┏━━
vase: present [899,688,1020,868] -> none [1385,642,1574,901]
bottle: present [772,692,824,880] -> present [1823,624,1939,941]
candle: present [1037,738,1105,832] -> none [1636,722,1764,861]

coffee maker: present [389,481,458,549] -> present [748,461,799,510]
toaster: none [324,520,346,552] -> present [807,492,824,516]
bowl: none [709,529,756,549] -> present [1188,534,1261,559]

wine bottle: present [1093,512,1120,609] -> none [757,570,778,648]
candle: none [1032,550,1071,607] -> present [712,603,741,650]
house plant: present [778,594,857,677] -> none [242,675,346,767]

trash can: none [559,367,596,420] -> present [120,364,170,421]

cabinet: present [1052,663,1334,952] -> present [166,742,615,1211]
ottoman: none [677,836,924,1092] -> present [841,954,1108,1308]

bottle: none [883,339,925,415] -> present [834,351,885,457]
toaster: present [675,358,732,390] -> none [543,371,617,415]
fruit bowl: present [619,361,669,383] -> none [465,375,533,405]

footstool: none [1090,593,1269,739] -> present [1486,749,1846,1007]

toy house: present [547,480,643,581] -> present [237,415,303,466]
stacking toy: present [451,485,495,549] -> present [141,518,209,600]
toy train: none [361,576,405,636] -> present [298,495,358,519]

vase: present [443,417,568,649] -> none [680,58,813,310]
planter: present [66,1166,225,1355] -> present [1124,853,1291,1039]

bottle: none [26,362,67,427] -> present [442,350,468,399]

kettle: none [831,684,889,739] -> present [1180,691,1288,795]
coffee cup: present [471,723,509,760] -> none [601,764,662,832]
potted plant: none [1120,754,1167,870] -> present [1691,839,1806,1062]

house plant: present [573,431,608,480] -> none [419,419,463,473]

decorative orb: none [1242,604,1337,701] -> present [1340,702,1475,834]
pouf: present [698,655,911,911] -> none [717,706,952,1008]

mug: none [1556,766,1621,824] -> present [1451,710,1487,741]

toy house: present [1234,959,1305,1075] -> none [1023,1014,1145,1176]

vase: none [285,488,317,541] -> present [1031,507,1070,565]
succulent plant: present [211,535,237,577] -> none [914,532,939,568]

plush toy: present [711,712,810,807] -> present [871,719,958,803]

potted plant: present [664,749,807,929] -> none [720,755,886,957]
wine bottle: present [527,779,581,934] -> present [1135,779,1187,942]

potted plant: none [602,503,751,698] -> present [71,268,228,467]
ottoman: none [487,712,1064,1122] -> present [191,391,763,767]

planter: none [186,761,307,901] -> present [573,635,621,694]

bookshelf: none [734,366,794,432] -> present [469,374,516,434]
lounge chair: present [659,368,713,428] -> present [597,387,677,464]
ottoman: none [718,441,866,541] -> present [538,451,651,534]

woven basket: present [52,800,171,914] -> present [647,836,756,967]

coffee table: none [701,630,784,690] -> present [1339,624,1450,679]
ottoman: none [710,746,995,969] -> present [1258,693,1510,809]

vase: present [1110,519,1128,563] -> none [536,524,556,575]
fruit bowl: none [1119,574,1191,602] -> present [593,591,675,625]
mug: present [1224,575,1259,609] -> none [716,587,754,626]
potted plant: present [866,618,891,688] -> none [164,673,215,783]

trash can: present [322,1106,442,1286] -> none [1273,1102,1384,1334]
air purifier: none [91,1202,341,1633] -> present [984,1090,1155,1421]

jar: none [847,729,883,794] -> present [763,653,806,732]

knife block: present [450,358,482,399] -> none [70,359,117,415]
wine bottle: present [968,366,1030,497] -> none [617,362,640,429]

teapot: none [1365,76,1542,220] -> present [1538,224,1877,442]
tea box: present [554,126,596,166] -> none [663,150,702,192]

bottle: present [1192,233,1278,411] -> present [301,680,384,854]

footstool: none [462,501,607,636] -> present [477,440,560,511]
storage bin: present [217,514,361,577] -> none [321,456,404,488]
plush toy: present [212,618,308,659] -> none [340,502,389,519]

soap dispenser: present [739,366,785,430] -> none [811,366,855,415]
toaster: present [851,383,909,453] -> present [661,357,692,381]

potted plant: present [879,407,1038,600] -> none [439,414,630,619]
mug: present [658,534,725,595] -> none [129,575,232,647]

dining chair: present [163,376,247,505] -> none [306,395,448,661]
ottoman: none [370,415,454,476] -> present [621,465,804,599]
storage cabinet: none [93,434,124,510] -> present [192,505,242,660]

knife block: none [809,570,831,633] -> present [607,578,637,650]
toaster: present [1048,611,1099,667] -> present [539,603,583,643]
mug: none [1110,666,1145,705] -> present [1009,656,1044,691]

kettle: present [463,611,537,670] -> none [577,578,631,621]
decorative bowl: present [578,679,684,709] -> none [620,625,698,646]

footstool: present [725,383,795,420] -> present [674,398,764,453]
┗━━
### Activity
The reply must contain each line of the material, reproduced faithfully.

### Result of the exercise
vase: present [899,688,1020,868] -> none [1385,642,1574,901]
bottle: present [772,692,824,880] -> present [1823,624,1939,941]
candle: present [1037,738,1105,832] -> none [1636,722,1764,861]

coffee maker: present [389,481,458,549] -> present [748,461,799,510]
toaster: none [324,520,346,552] -> present [807,492,824,516]
bowl: none [709,529,756,549] -> present [1188,534,1261,559]

wine bottle: present [1093,512,1120,609] -> none [757,570,778,648]
candle: none [1032,550,1071,607] -> present [712,603,741,650]
house plant: present [778,594,857,677] -> none [242,675,346,767]

trash can: none [559,367,596,420] -> present [120,364,170,421]

cabinet: present [1052,663,1334,952] -> present [166,742,615,1211]
ottoman: none [677,836,924,1092] -> present [841,954,1108,1308]

bottle: none [883,339,925,415] -> present [834,351,885,457]
toaster: present [675,358,732,390] -> none [543,371,617,415]
fruit bowl: present [619,361,669,383] -> none [465,375,533,405]

footstool: none [1090,593,1269,739] -> present [1486,749,1846,1007]

toy house: present [547,480,643,581] -> present [237,415,303,466]
stacking toy: present [451,485,495,549] -> present [141,518,209,600]
toy train: none [361,576,405,636] -> present [298,495,358,519]

vase: present [443,417,568,649] -> none [680,58,813,310]
planter: present [66,1166,225,1355] -> present [1124,853,1291,1039]

bottle: none [26,362,67,427] -> present [442,350,468,399]

kettle: none [831,684,889,739] -> present [1180,691,1288,795]
coffee cup: present [471,723,509,760] -> none [601,764,662,832]
potted plant: none [1120,754,1167,870] -> present [1691,839,1806,1062]

house plant: present [573,431,608,480] -> none [419,419,463,473]

decorative orb: none [1242,604,1337,701] -> present [1340,702,1475,834]
pouf: present [698,655,911,911] -> none [717,706,952,1008]

mug: none [1556,766,1621,824] -> present [1451,710,1487,741]

toy house: present [1234,959,1305,1075] -> none [1023,1014,1145,1176]

vase: none [285,488,317,541] -> present [1031,507,1070,565]
succulent plant: present [211,535,237,577] -> none [914,532,939,568]

plush toy: present [711,712,810,807] -> present [871,719,958,803]

potted plant: present [664,749,807,929] -> none [720,755,886,957]
wine bottle: present [527,779,581,934] -> present [1135,779,1187,942]

potted plant: none [602,503,751,698] -> present [71,268,228,467]
ottoman: none [487,712,1064,1122] -> present [191,391,763,767]

planter: none [186,761,307,901] -> present [573,635,621,694]

bookshelf: none [734,366,794,432] -> present [469,374,516,434]
lounge chair: present [659,368,713,428] -> present [597,387,677,464]
ottoman: none [718,441,866,541] -> present [538,451,651,534]

woven basket: present [52,800,171,914] -> present [647,836,756,967]

coffee table: none [701,630,784,690] -> present [1339,624,1450,679]
ottoman: none [710,746,995,969] -> present [1258,693,1510,809]

vase: present [1110,519,1128,563] -> none [536,524,556,575]
fruit bowl: none [1119,574,1191,602] -> present [593,591,675,625]
mug: present [1224,575,1259,609] -> none [716,587,754,626]
potted plant: present [866,618,891,688] -> none [164,673,215,783]

trash can: present [322,1106,442,1286] -> none [1273,1102,1384,1334]
air purifier: none [91,1202,341,1633] -> present [984,1090,1155,1421]

jar: none [847,729,883,794] -> present [763,653,806,732]

knife block: present [450,358,482,399] -> none [70,359,117,415]
wine bottle: present [968,366,1030,497] -> none [617,362,640,429]

teapot: none [1365,76,1542,220] -> present [1538,224,1877,442]
tea box: present [554,126,596,166] -> none [663,150,702,192]

bottle: present [1192,233,1278,411] -> present [301,680,384,854]

footstool: none [462,501,607,636] -> present [477,440,560,511]
storage bin: present [217,514,361,577] -> none [321,456,404,488]
plush toy: present [212,618,308,659] -> none [340,502,389,519]

soap dispenser: present [739,366,785,430] -> none [811,366,855,415]
toaster: present [851,383,909,453] -> present [661,357,692,381]

potted plant: present [879,407,1038,600] -> none [439,414,630,619]
mug: present [658,534,725,595] -> none [129,575,232,647]

dining chair: present [163,376,247,505] -> none [306,395,448,661]
ottoman: none [370,415,454,476] -> present [621,465,804,599]
storage cabinet: none [93,434,124,510] -> present [192,505,242,660]

knife block: none [809,570,831,633] -> present [607,578,637,650]
toaster: present [1048,611,1099,667] -> present [539,603,583,643]
mug: none [1110,666,1145,705] -> present [1009,656,1044,691]

kettle: present [463,611,537,670] -> none [577,578,631,621]
decorative bowl: present [578,679,684,709] -> none [620,625,698,646]

footstool: present [725,383,795,420] -> present [674,398,764,453]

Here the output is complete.